Simvastatin is metabolized by the cytochrome CYP450 system, mainly using the CYP3A4 pathway. Any drug that inhibits or competes for that pathway can cause elevations in simvastatin blood levels with the resultant possibility of increased side effects. Many drugs are known to have this effect, including cyclosporine, which is a well-described cause of statin-induced rhabdomyolysis.[7] Ranolazine is another drug that inhibits the CYP450 system. Coadministration of ranolazine and simvastatin has been shown to result in approximately a 2-fold increase in plasma concentrations of simvastatin and its active metabolite. Diltiazem, a moderate CYP3A inhibitor, has significant drug interactions with simvastatin, cyclosporine, and ranolazine, decreasing the clearance of all 3 drugs.[8] Diltiazem has been associated with statin-induced rhabdomyolysis in a few patients.[9]Carvedilol is metabolized primarily by CYP2D6 and CYP2C9 and its metabolism and pharmacokinetics may be affected by induction or inhibition of cytochrome P450 enzymes.

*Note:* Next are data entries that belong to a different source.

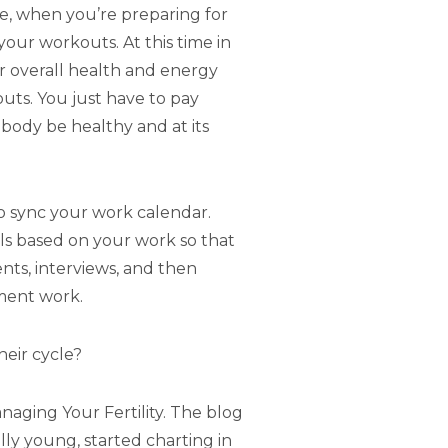
e, when you’re preparing for
 your workouts. At this time in
ur overall health and energy
uts. You just have to pay
 body be healthy and at its
o sync your work calendar.
ls based on your work so that
ts, interviews, and then
ment work.
heir cycle?
anaging Your Fertility. The blog
ly young, started charting in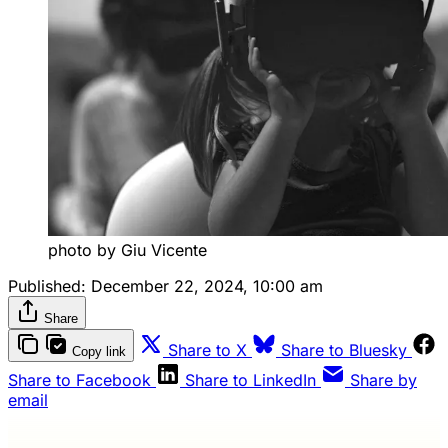
photo by Giu Vicente
Published:
December 22, 2024, 10:00 am
Share
Share to X
Share to Bluesky
Copy link
Share to Facebook
Share to LinkedIn
Share by
email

Carvedilol has been noted to cause a modest increase in cyclosporine levels. Thus, the patient was receiving multiple drugs capable of raising simvastatin levels and also capable of interacting with each other, magnifying the effect on simvastatin.

The only recent alteration in the patient's regimen was the addition of carvedilol, diltiazem, and ranolazine. Ranolazine is a relatively new drug, released in early 2006, and the total experience with it is thus relatively limited. There are no reports implicating ranolazine as a cause of statin-induced rhabdomyolysis, but it may increase simvastatin levels. The patient was taking only a small dose of ranolazine, but because diltiazem will increase ranolazine levels, ranolazine may have had some involvement in this case. Carvedilol, through its effect on cyclosporine, probably also played a role in this case. Diltiazem, through its multiple interactions, even at a relatively small dose, probably had a substantial role.

It is therefore suggested that this patient probably developed rhabdomyolysis as a result of the addition of ranolazine, diltiazem, and carvedilol to a drug regimen that already included cyclosporine and simvastatin. These drugs interacted with each other in a variety of ways to cause statin-induced rhabdomyolysis. The degree of culpability of each of these added drugs is only speculative, but the drug that would appear to be the most important culprit in this case, because of its widespread effects, is diltiazem.

The present case demonstrates a complex interaction between multiple drugs (simvastatin, cyclosporine, diltiazem, ranolazine, and carvedilol) in a renal transplant patient that led to the occurrence of rhabdomyolysis. Clinicians should be alert to this issue and use this and similar drug combinations cautiously.